Zelensky’s optimism on Meloni. The new Italian prime minister and her government have taken extremely clear stances in favour of Ukraine and NATO. But several components of her team have spoken out in favour of Russia, both in the past and recently. That does not appear to worry the Ukrainian President, Volodymyr Zelensky, who spoke with Il Corriere della Sera.

  • “For now, I can only speak positively about your newly installed government. I have no negative impressions. I had a telephone conversation with the new PM, who was clearly in favour of our common alliance and assured me of her full support for Ukraine against Russian aggression.”
  • “I think we built a very good relationship in continuity with the period [former PM Mario] Draghi started,” he added, noting that PM Meloni “is now fully involved in discussions in Brussels to send us a package of new military aid. It all sounds good to me.”

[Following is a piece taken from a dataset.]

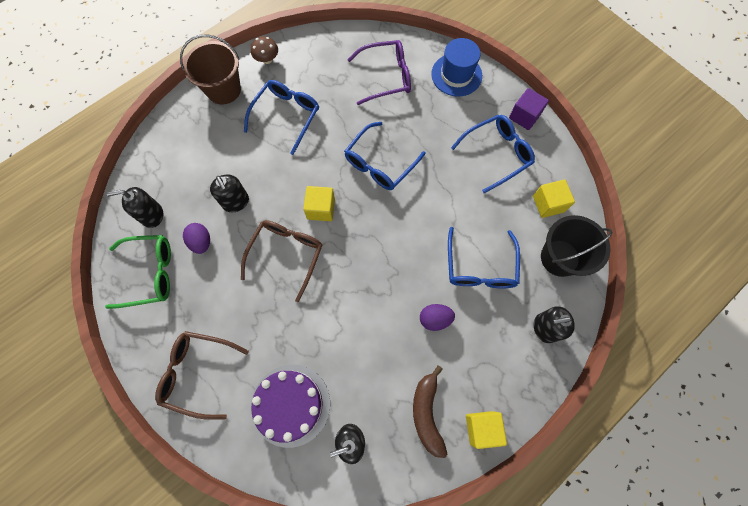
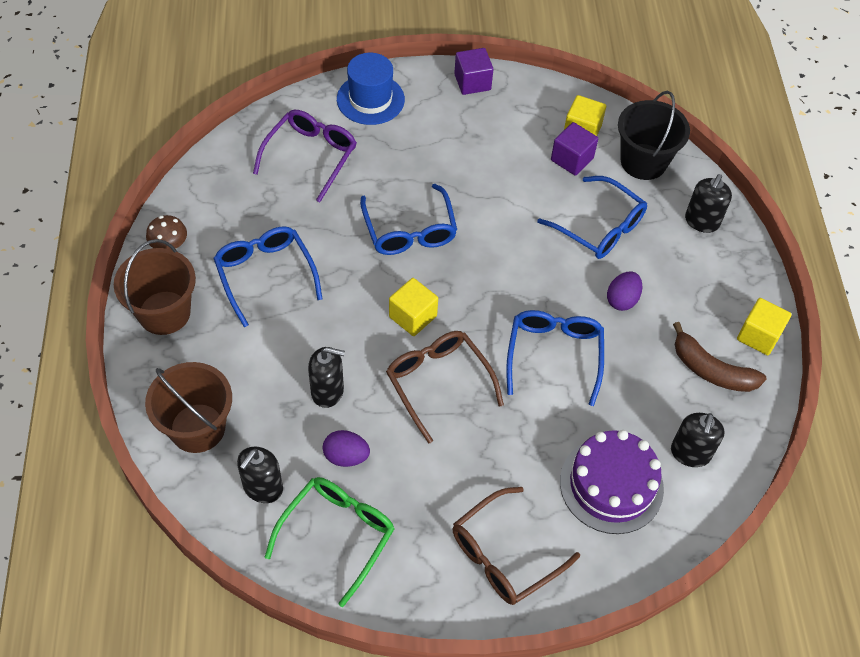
camera: 55 degrees left, 15 degrees down
(166, 158) = (197, 428): none -> brown bucket
(496, 154) = (492, 132): blue glasses -> blue glasses (554, 356)
(519, 214) = (572, 159): none -> purple cube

What about Berlusconi’s pro-Putin statements? “I did not see [Silvio] Berlusconi’s personal opinions in those sentences; he merely repeated Putin’s,” noted President Zelensky, adding that the former even used the same expressions and narratives as the latter. “That scares me less. Only 8% of Italians vote for him, which is your electorate’s comforting response. That is enough for me anyway, he is almost 90 years old, and I wish him good health,” he told Corriere’s Lorenzo Cremonesi.

Italy as Russia’s trojan horse. Considering Matteo Salvini’s sympathies for President Putin in addition to Mr Berlusconi’s ties with the Russian president, noted the journalist, some suspect Moscow could leverage its Roman connections to break Europe’s Atlanticism. “I don’t see how,” answered the Ukrainian president, circling back to Ms Meloni’s promises.

  • “I see that the Italian people really support Ukraine […] but it is a difficult challenge” which involves “the cost of enduring new economic uncertainties. I know it is difficult to give up doing easy business with Russia in the short term, you risk economic instability,” he added. “But it is for the future of European stability, democracy, civilisation and freedom itself.”